Cuban link, three hundred grams
– Küba halkası, üç yüz gram
Hatin’ on me, I understand, one-fifty still love the fans
– Benden nefret ediyor, anlıyorum, bir elli hala hayranları seviyor
One-fifty in that new coupe, on the E-Way, I’m like fuck the trends
– Bu yeni kupada elli bir, E-Yoldayken, trendleri siktir et gibiyim
Amiri got too much pants (Know what I’m sayin’?), gave them folks three hundred grand
– Amiri’nin çok fazla pantolonu var (Ne dediğimi biliyor musun?), onlara üç yüz bin dolar verdi
Fronted that much to my mans, lil’ ho I got rich friends
– O kadar çok erkeğimin önünde durdum, lil ‘ ho Zengin arkadaşlarım var
Folks said he like Rich Porter, I can’t go like Killa Cam (I know, I know)
– Millet Rich Porter’dan hoşlandığını söyledi, Killa Cam gibi gidemem (biliyorum, biliyorum)
Wipe that pussy nose ’cause I’m with slime ‘nem (Slime, ayy, ayy)
– O amcık burnunu sil çünkü sümüklüyüm (Sümük, ayy, ayy)

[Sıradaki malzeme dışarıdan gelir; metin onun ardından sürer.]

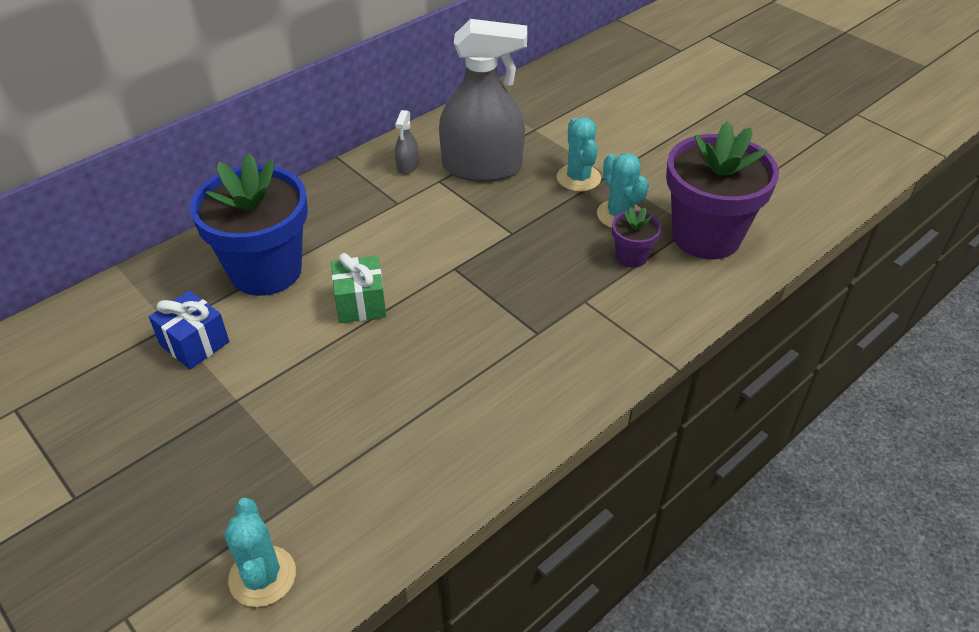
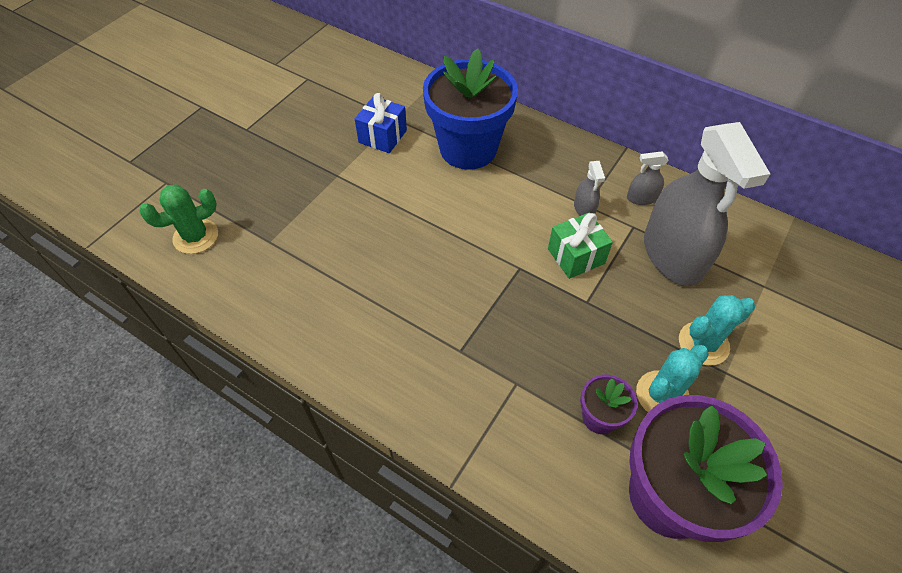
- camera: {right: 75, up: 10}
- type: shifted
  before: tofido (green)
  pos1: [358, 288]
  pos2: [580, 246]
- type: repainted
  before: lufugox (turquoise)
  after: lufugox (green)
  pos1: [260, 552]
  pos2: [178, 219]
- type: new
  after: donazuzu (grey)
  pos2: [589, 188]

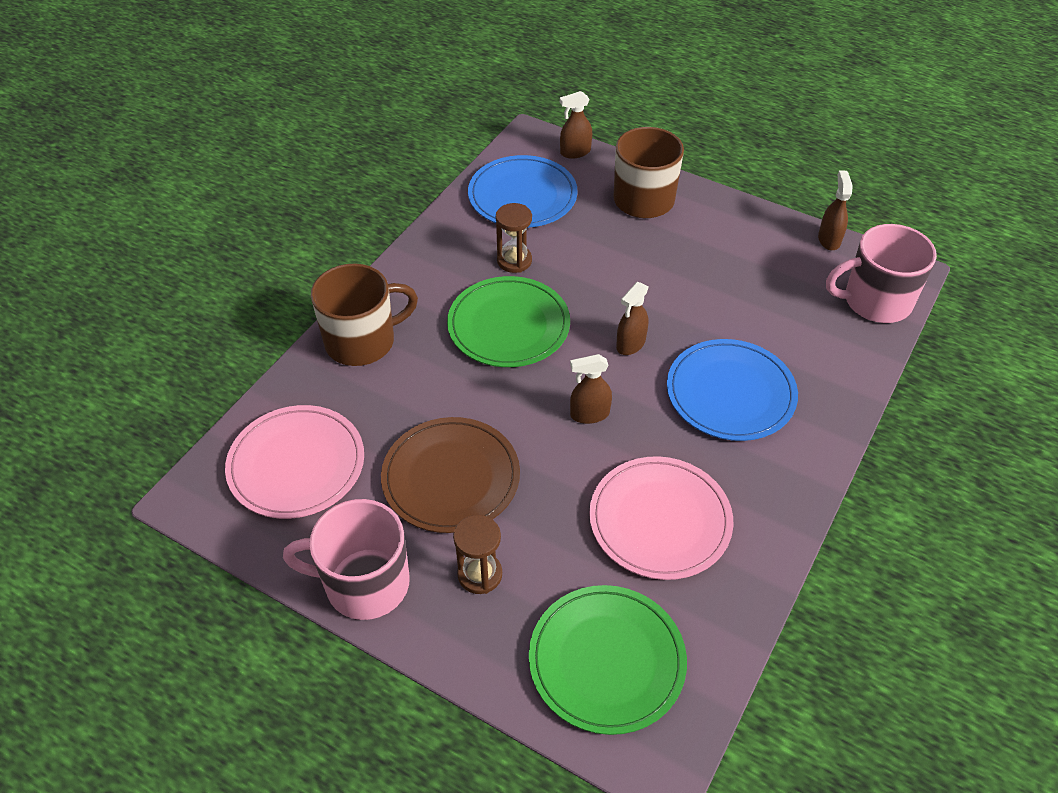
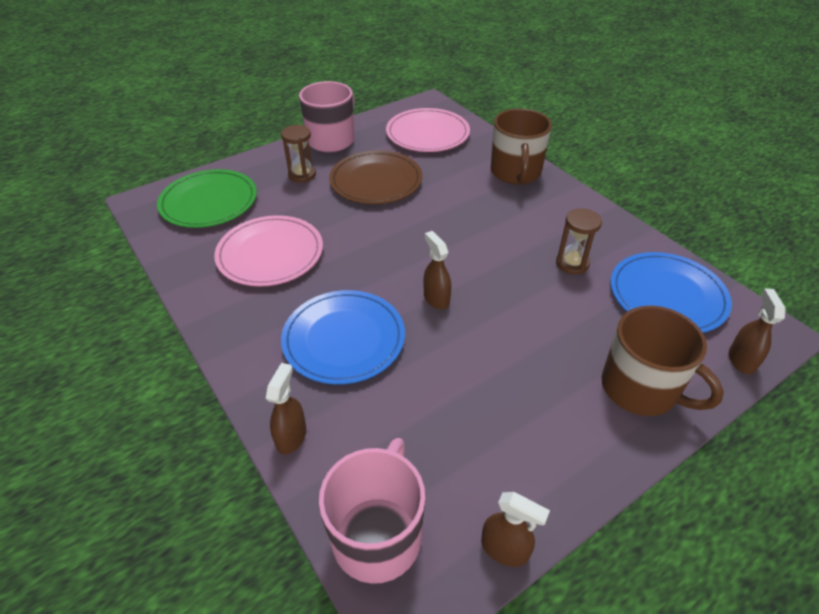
- camera: {right: 115, up: -5}
- type: gone
  before: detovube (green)
  pos1: [508, 321]
- type: shifted
  before: donazuzu (brown)
  pos1: [591, 389]
  pos2: [286, 409]

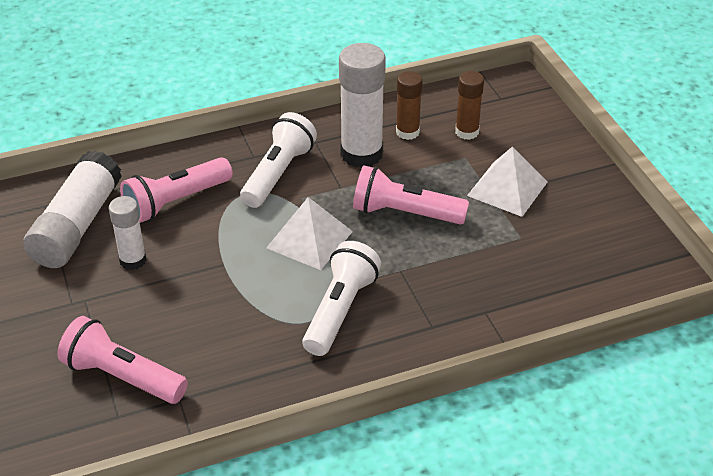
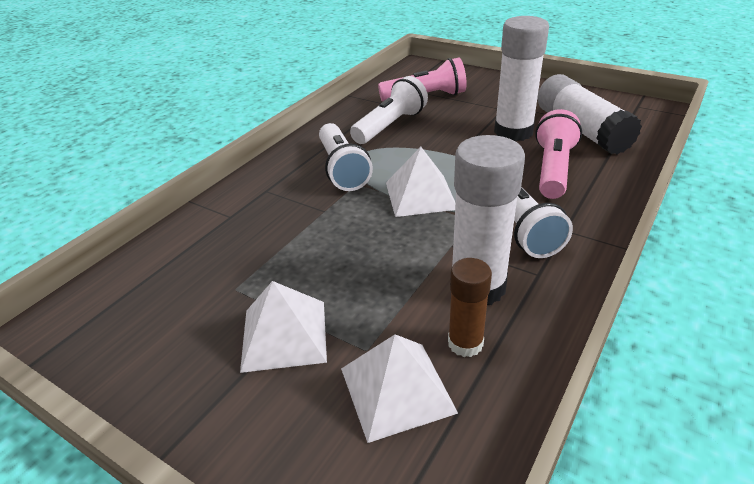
- camera: {right: 145, up: -5}
- type: swapped
  before: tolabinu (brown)
  after: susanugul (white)
  pos1: [469, 105]
  pos2: [399, 388]
- type: gone
  before: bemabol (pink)
  pos1: [411, 195]
- type: scaled
  before: tolabinu (white)
  pos1: [128, 233]
  pos2: [521, 79]
  scale: 1.75
- type: new
  after: bemabol (white)
  pos2: [389, 110]

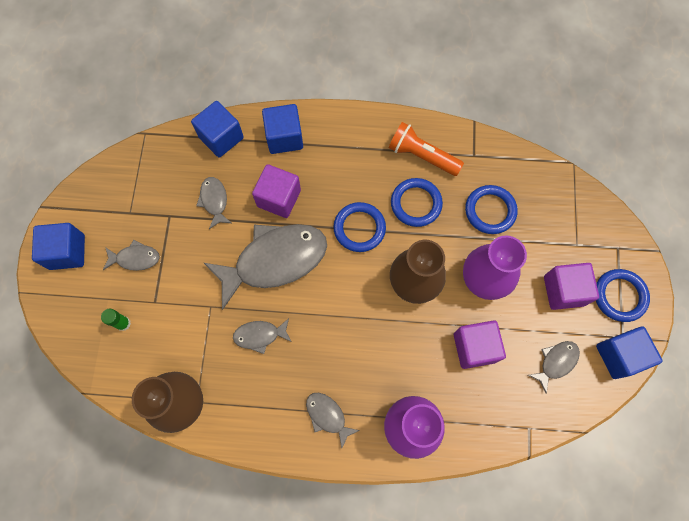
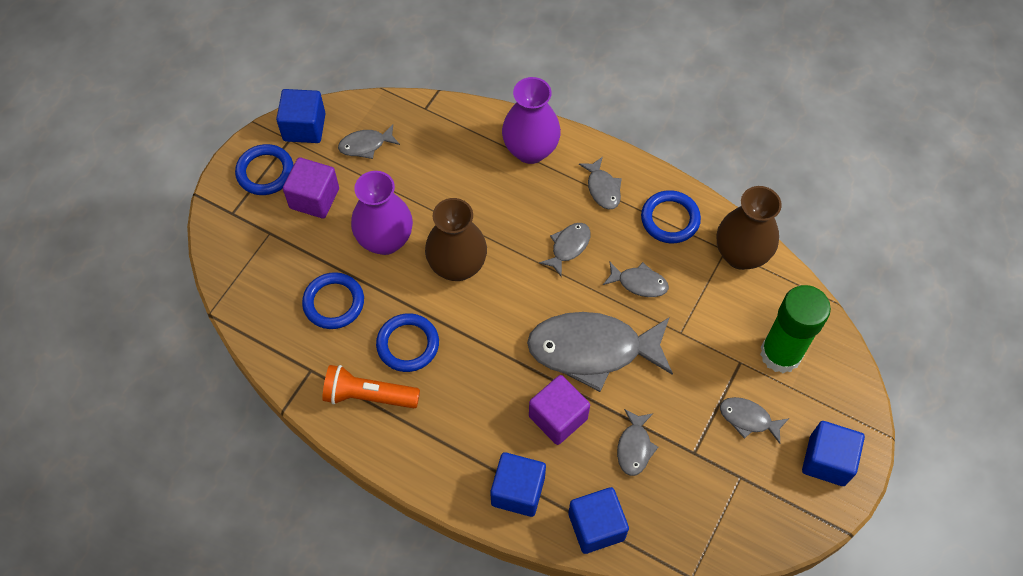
- camera: {right: -155, up: -10}
- type: rotated
  before: bemabol (orange)
  pos1: [426, 149]
  pos2: [371, 386]
  turn: 135
- type: shifted
  before: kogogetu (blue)
  pos1: [359, 227]
  pos2: [671, 216]
- type: scaled
  before: tolabinu (green)
  pos1: [116, 320]
  pos2: [795, 329]
  scale: 2.49
- type: gone
  before: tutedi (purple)
  pos1: [480, 344]
- type: new
  after: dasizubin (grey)
  pos2: [565, 250]

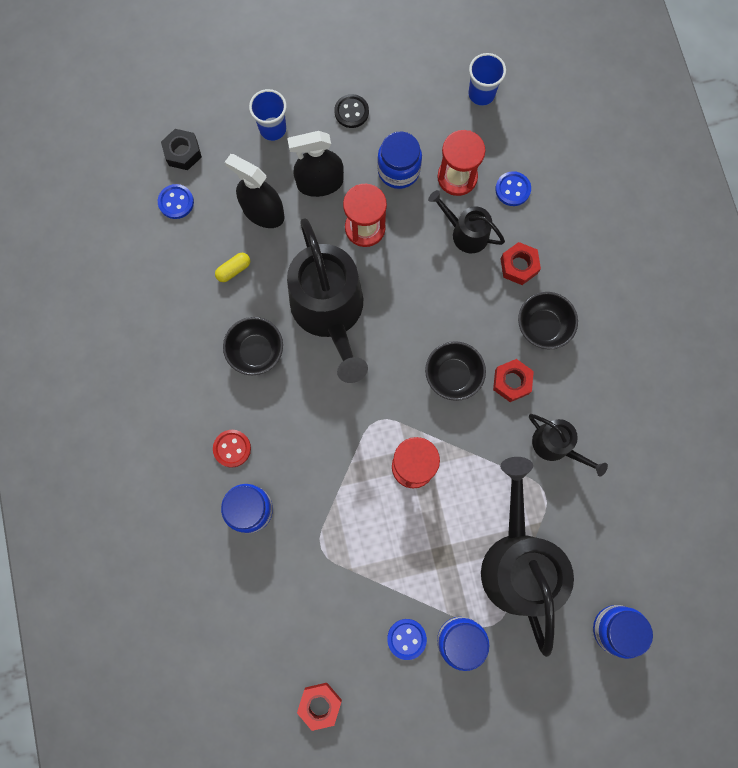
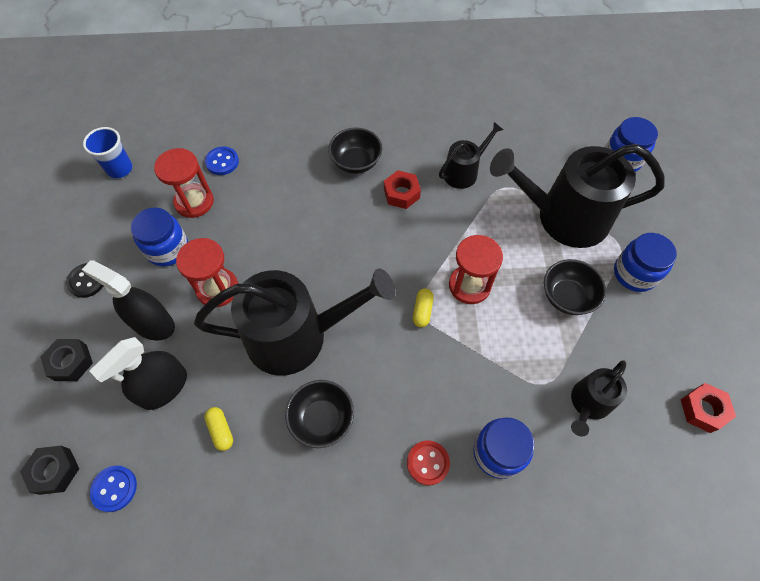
- camera: {right: -80, up: -15}
- type: swapped
  before: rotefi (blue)
  after: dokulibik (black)
  pos1: [268, 115]
  pos2: [66, 360]
- type: rotated
  before: donazuzu (black)
  pos1: [316, 164]
  pos2: [128, 300]
  turn: 120
- type: shifted
  before: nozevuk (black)
  pos1: [466, 221]
  pos2: [599, 399]
- type: gone
  before: dokulibik (red)
  pos1: [521, 263]
- type: shifted
  before: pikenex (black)
  pos1: [455, 371]
  pos2: [575, 287]
- type: gone
  before: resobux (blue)
  pos1: [407, 639]
- type: new
  after: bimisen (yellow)
  pos2: [423, 307]

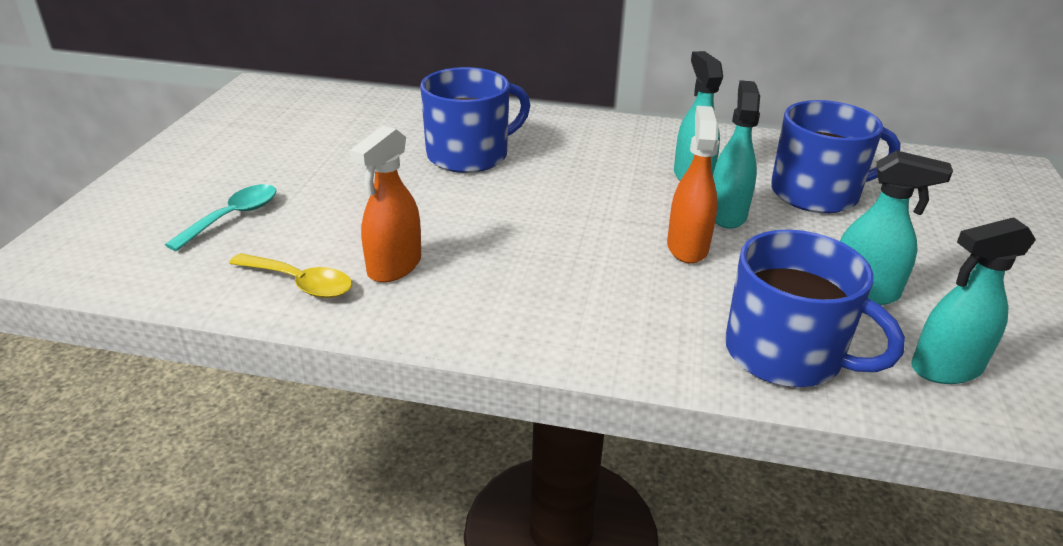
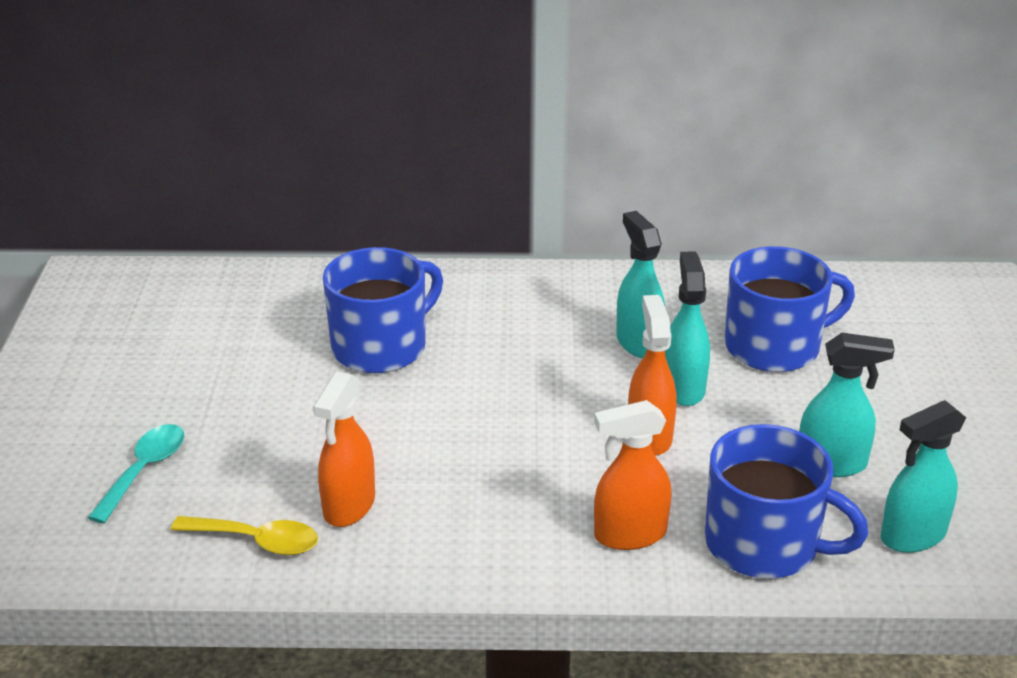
- camera: {right: -10, up: 0}
- type: new
  after: donazuzu (orange)
  pos2: [633, 475]

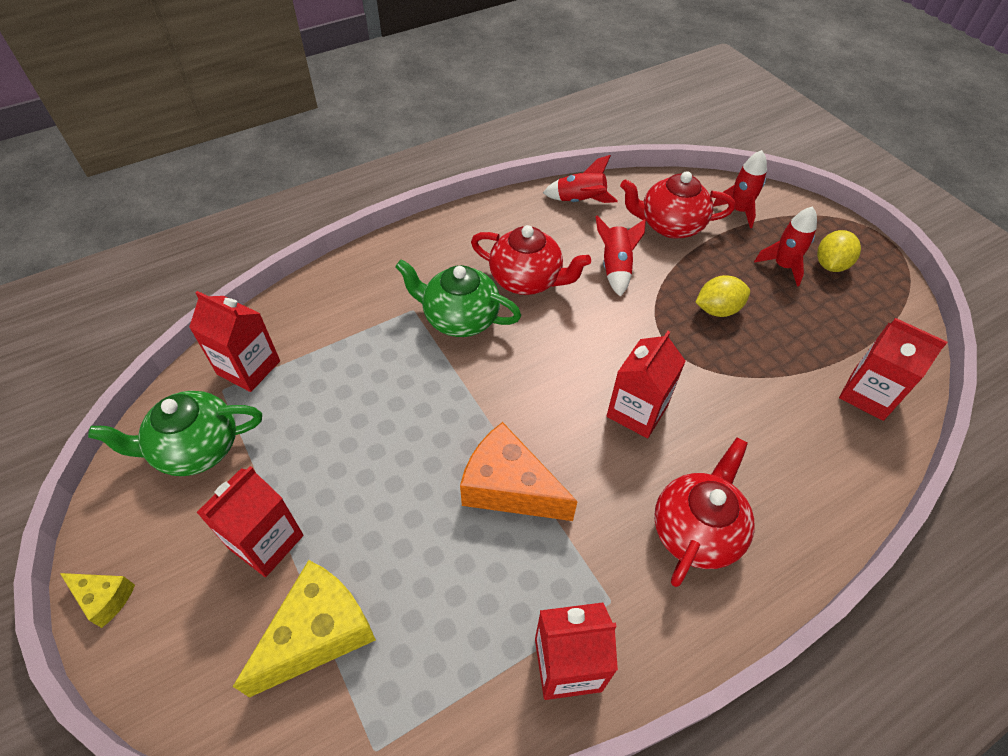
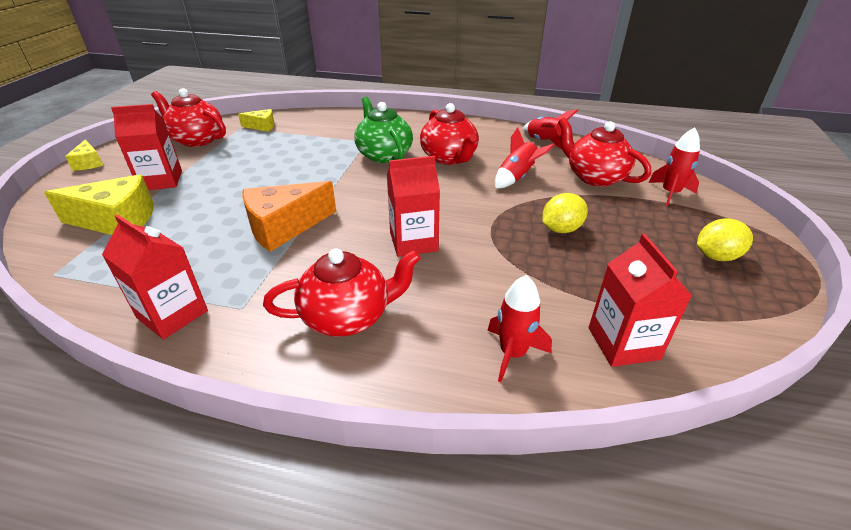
- camera: {right: 45, up: -15}
- type: shifted
  before: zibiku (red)
  pos1: [785, 246]
  pos2: [519, 328]
- type: rotated
  before: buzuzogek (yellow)
  pos1: [722, 296]
  pos2: [565, 213]
  turn: -60
- type: swapped
  before: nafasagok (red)
  after: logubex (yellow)
  pos1: [234, 341]
  pos2: [256, 120]
- type: repainted
  before: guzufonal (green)
  after: guzufonal (red)
  pos1: [175, 433]
  pos2: [188, 117]
- type: rotated
  before: logubex (orange)
  pos1: [519, 471]
  pos2: [289, 216]
  turn: -105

He was ‘posed to been there ‘fore he dissed us, they can’t find him (Shh)
– Bizi aşağıladığı için ‘orada olmak için poz verildi’, onu bulamıyorlar (Şşş)
Lovin’ like you discovered her, we just missed the bitch
– Onu keşfettiğin gibi sevmek, o kaltağı kaçırdık
Remind him, clown him
– Hatırlat, palyaço yap.
How the hell you love that bitch?
– O kaltağı nasıl seviyorsun?
You don’t know that bitch (How?)
– O kaltağı tanımıyorsun (Nasıl?)
That’s like havin’ set prices on a diamond brick (Four)
– Bu bir elmas tuğlada fiyat belirlemeye benziyor (Dört)
You get good pussy once and then start cuffin’ it (Four)
– Bir kez iyi bir kedi alırsın ve sonra kelepçelemeye başlarsın (Dört)
I still been in my bag, I’m just on other shit (On other shit)
– Hala çantamdaydım, sadece başka bir boktayım (Başka bir boktayım)
New gold BBS, look like Money Mitch (Like Money Mitch)
– Yeni altın bb’ler, Para Mitch’e benziyor (Para Mitch gibi)
My stats are really rich, I’m in that Cullinan (Rolls)
– İstatistiklerim gerçekten zengin, ben o Cullinan’dayım (Rolls)
She told me she takin’ a risk, I had to cut her in (Cut her in)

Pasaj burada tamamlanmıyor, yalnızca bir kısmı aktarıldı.